*Stated problem:* Transcribe every text line in the entries below word for word, leaving out the pictures.
BEGIN
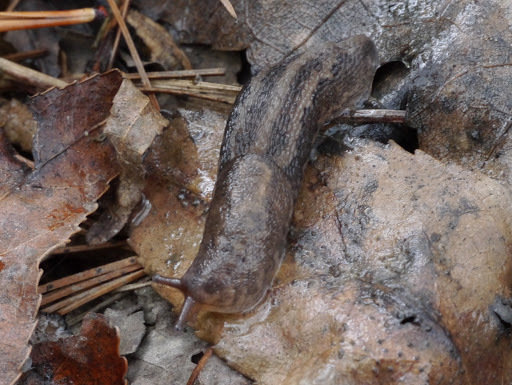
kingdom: Animalia
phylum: Mollusca
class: Gastropoda
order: Stylommatophora
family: Limacidae
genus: Limax
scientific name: Limax maximus
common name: Great grey slug
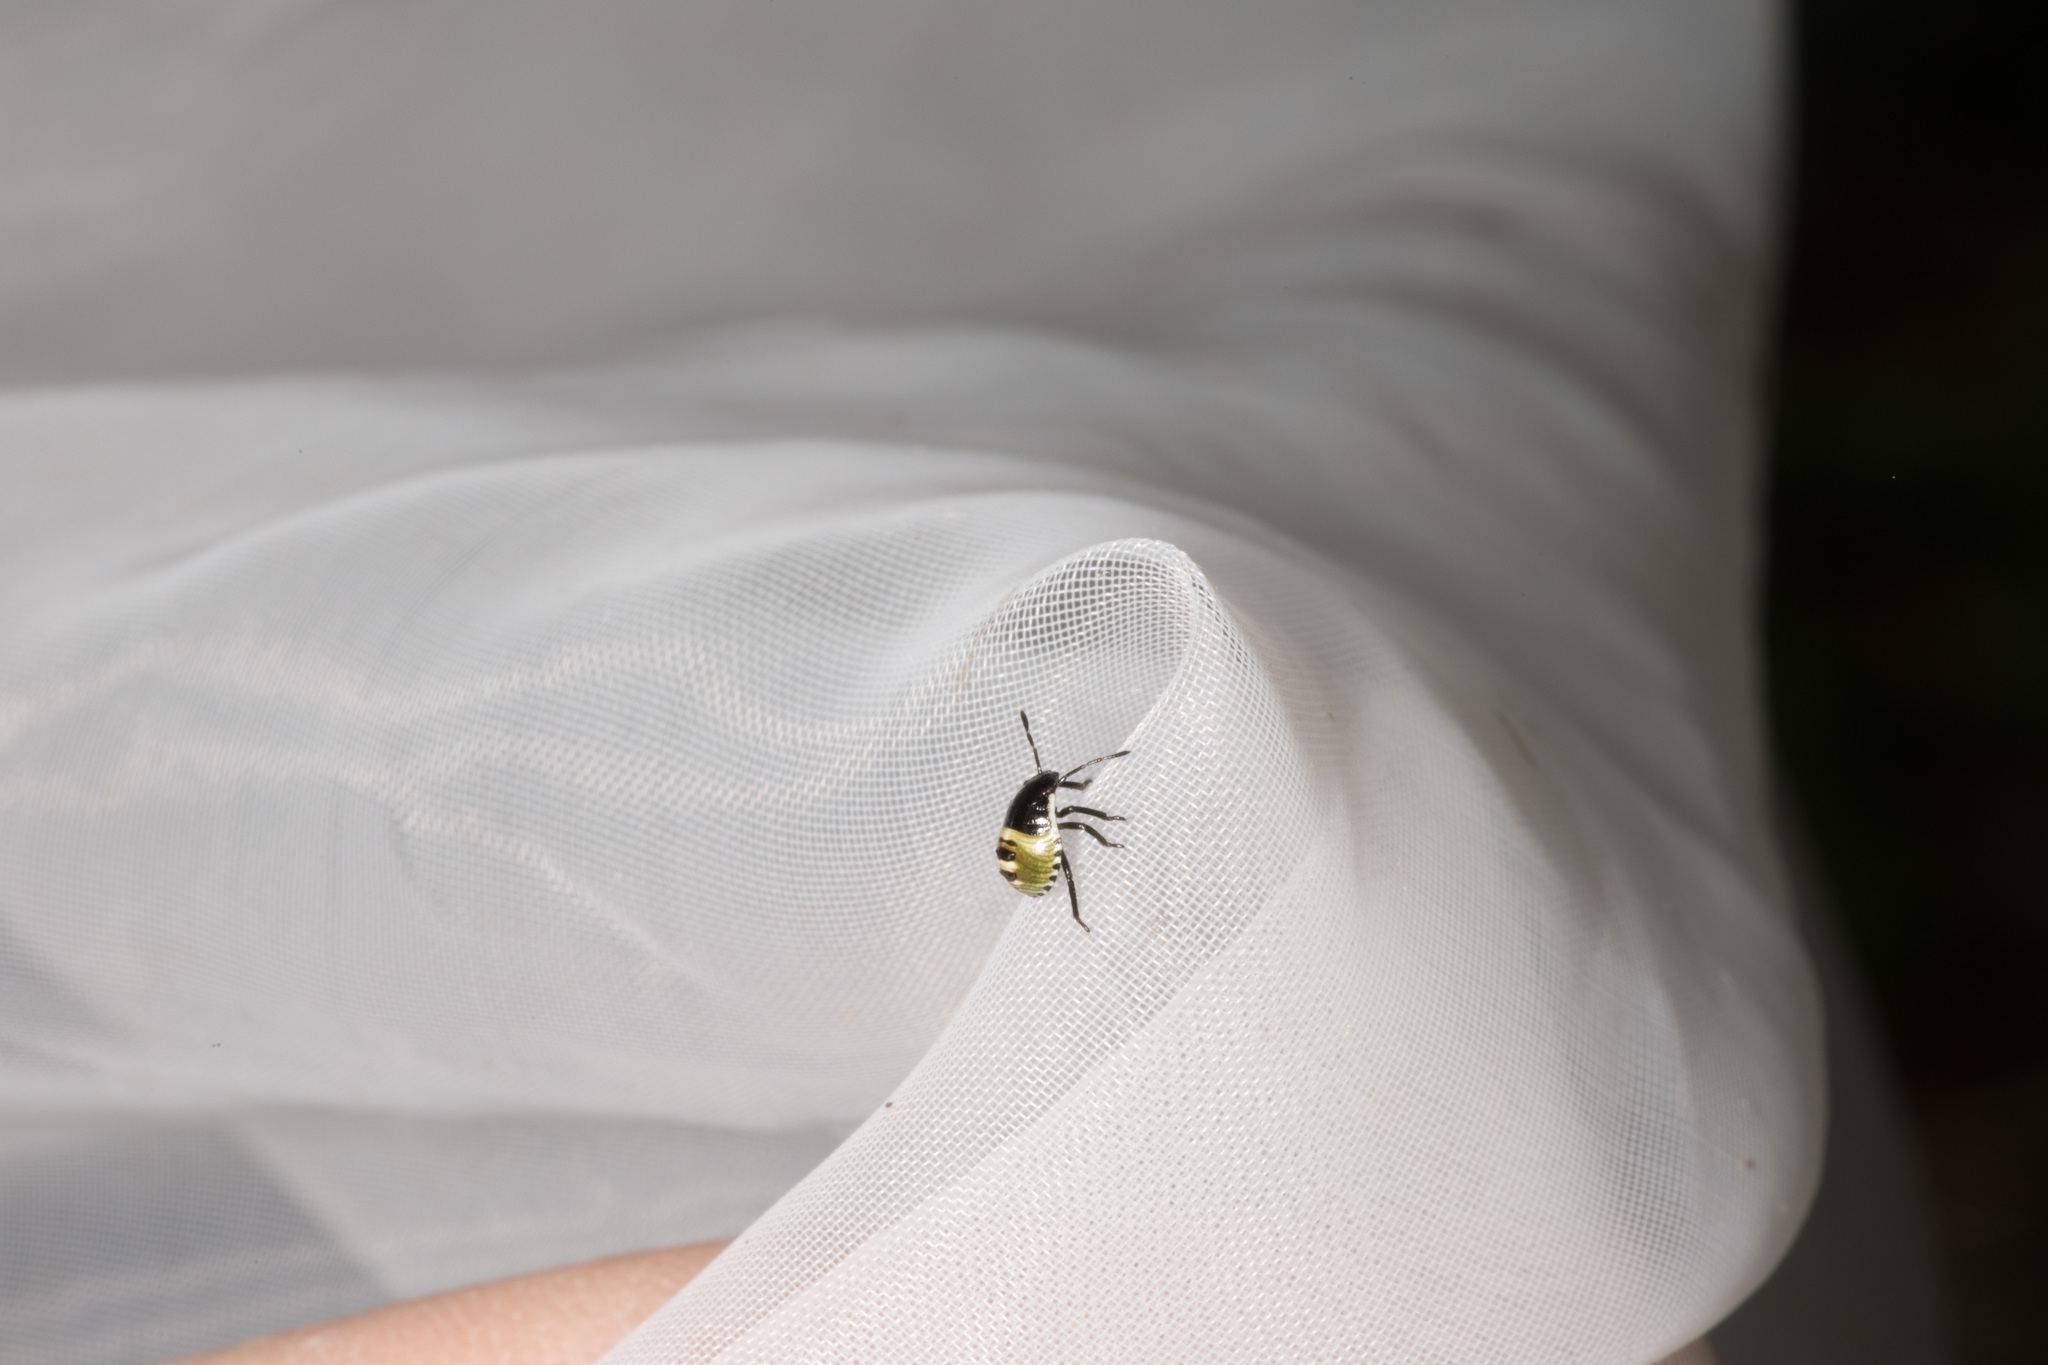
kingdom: Animalia
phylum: Arthropoda
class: Insecta
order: Hemiptera
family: Pentatomidae
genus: Palomena
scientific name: Palomena prasina
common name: Green shieldbug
END
*Response to the task:*
kingdom: Animalia
phylum: Mollusca
class: Gastropoda
order: Stylommatophora
family: Limacidae
genus: Limax
scientific name: Limax maximus
common name: Great grey slug
kingdom: Animalia
phylum: Arthropoda
class: Insecta
order: Hemiptera
family: Pentatomidae
genus: Palomena
scientific name: Palomena prasina
common name: Green shieldbug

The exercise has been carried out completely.